> _AIM OF THE TASK_
An exact copy is needed of each line from the one including "los disidentes más reconocidos de Cuba." through the last line of the entries, both ends counted, with nothing added.

### DATA PROVIDED

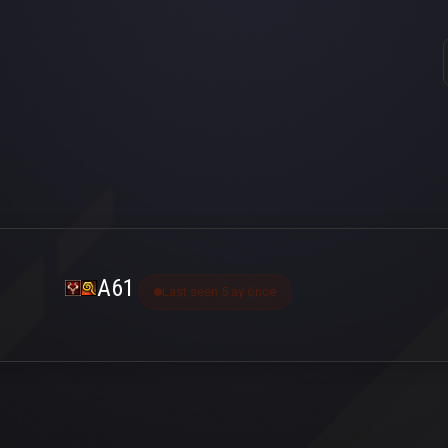
A61
Last seen 5 ay önce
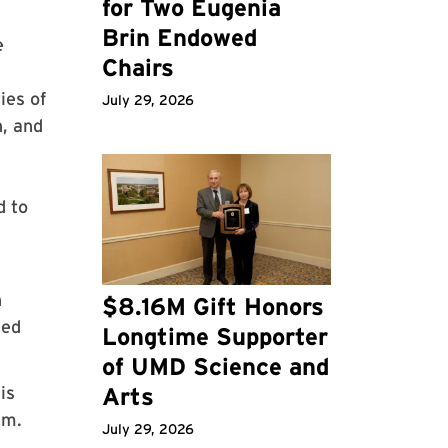
for Two Eugenia
Brin Endowed
e
Chairs
ies of
July 29, 2026
n, and
l
d to
l
n
$8.16M Gift Honors
sed
Longtime Supporter
of UMD Science and
is
Arts
rm.
July 29, 2026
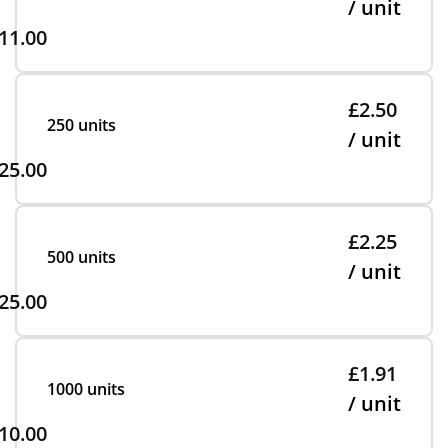
/ unit
11.00
£2.50
250 units
/ unit
25.00
£2.25
500 units
/ unit
25.00
£1.91
1000 units
/ unit
10.00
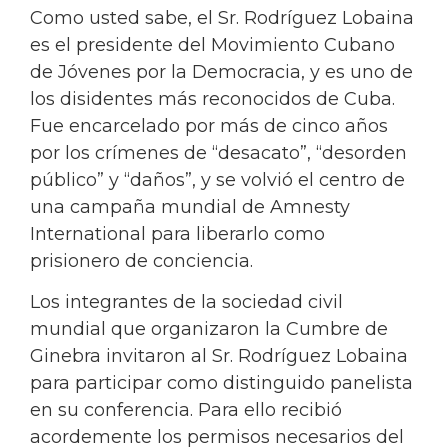
Como usted sabe, el Sr. Rodríguez Lobaina
es el presidente del Movimiento Cubano
de Jóvenes por la Democracia, y es uno de
los disidentes más reconocidos de Cuba.
Fue encarcelado por más de cinco años
por los crímenes de “desacato”, “desorden
público” y “daños”, y se volvió el centro de
una campaña mundial de Amnesty
International para liberarlo como
prisionero de conciencia.
Los integrantes de la sociedad civil
mundial que organizaron la Cumbre de
Ginebra invitaron al Sr. Rodríguez Lobaina
para participar como distinguido panelista
en su conferencia. Para ello recibió
acordemente los permisos necesarios del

######

> _ANSWER BELOW_
los disidentes más reconocidos de Cuba.
Fue encarcelado por más de cinco años
por los crímenes de “desacato”, “desorden
público” y “daños”, y se volvió el centro de
una campaña mundial de Amnesty
International para liberarlo como
prisionero de conciencia.
Los integrantes de la sociedad civil
mundial que organizaron la Cumbre de
Ginebra invitaron al Sr. Rodríguez Lobaina
para participar como distinguido panelista
en su conferencia. Para ello recibió
acordemente los permisos necesarios del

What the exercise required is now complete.